RECORDS FOR THE EXERCISE:
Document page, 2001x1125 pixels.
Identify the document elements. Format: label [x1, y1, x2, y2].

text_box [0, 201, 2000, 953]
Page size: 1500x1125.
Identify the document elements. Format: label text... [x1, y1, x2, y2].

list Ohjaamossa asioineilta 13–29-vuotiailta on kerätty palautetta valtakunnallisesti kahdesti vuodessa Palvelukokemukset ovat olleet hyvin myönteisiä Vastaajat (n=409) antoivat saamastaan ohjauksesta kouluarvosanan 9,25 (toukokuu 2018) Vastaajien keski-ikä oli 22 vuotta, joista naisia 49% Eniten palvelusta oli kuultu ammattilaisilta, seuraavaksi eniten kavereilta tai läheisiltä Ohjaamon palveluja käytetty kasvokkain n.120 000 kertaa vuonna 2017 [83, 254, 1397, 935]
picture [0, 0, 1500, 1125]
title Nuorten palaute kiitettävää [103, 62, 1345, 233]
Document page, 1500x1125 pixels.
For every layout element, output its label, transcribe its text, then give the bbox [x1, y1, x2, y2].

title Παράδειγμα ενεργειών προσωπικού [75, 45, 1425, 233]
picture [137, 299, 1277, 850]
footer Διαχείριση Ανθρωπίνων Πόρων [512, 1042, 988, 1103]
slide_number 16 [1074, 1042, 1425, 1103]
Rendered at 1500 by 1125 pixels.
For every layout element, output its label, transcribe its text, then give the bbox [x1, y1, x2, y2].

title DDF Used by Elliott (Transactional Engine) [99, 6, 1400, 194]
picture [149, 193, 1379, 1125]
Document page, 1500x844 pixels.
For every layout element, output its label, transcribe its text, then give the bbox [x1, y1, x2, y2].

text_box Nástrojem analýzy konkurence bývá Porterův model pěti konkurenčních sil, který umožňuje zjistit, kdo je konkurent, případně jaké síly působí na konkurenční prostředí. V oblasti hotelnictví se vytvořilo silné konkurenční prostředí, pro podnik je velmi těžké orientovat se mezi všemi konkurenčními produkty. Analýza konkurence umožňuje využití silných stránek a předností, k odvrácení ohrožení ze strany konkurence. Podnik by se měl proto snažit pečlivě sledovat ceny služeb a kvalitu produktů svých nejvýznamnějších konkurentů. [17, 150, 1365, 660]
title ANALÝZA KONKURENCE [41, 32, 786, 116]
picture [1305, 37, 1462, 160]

WHAT TO DO:
Would you be able to transcribe every line of the data exactly?

EXERCISE OUTPUT:
Document page, 2001x1125 pixels.
Identify the document elements. Format: label [x1, y1, x2, y2].

text_box [0, 201, 2000, 953]
Page size: 1500x1125.
Identify the document elements. Format: label text... [x1, y1, x2, y2].

list Ohjaamossa asioineilta 13–29-vuotiailta on kerätty palautetta valtakunnallisesti kahdesti vuodessa Palvelukokemukset ovat olleet hyvin myönteisiä Vastaajat (n=409) antoivat saamastaan ohjauksesta kouluarvosanan 9,25 (toukokuu 2018) Vastaajien keski-ikä oli 22 vuotta, joista naisia 49% Eniten palvelusta oli kuultu ammattilaisilta, seuraavaksi eniten kavereilta tai läheisiltä Ohjaamon palveluja käytetty kasvokkain n.120 000 kertaa vuonna 2017 [83, 254, 1397, 935]
picture [0, 0, 1500, 1125]
title Nuorten palaute kiitettävää [103, 62, 1345, 233]
Document page, 1500x1125 pixels.
For every layout element, output its label, transcribe its text, then give the bbox [x1, y1, x2, y2].

title Παράδειγμα ενεργειών προσωπικού [75, 45, 1425, 233]
picture [137, 299, 1277, 850]
footer Διαχείριση Ανθρωπίνων Πόρων [512, 1042, 988, 1103]
slide_number 16 [1074, 1042, 1425, 1103]
Rendered at 1500 by 1125 pixels.
For every layout element, output its label, transcribe its text, then give the bbox [x1, y1, x2, y2].

title DDF Used by Elliott (Transactional Engine) [99, 6, 1400, 194]
picture [149, 193, 1379, 1125]
Document page, 1500x844 pixels.
For every layout element, output its label, transcribe its text, then give the bbox [x1, y1, x2, y2].

text_box Nástrojem analýzy konkurence bývá Porterův model pěti konkurenčních sil, který umožňuje zjistit, kdo je konkurent, případně jaké síly působí na konkurenční prostředí. V oblasti hotelnictví se vytvořilo silné konkurenční prostředí, pro podnik je velmi těžké orientovat se mezi všemi konkurenčními produkty. Analýza konkurence umožňuje využití silných stránek a předností, k odvrácení ohrožení ze strany konkurence. Podnik by se měl proto snažit pečlivě sledovat ceny služeb a kvalitu produktů svých nejvýznamnějších konkurentů. [17, 150, 1365, 660]
title ANALÝZA KONKURENCE [41, 32, 786, 116]
picture [1305, 37, 1462, 160]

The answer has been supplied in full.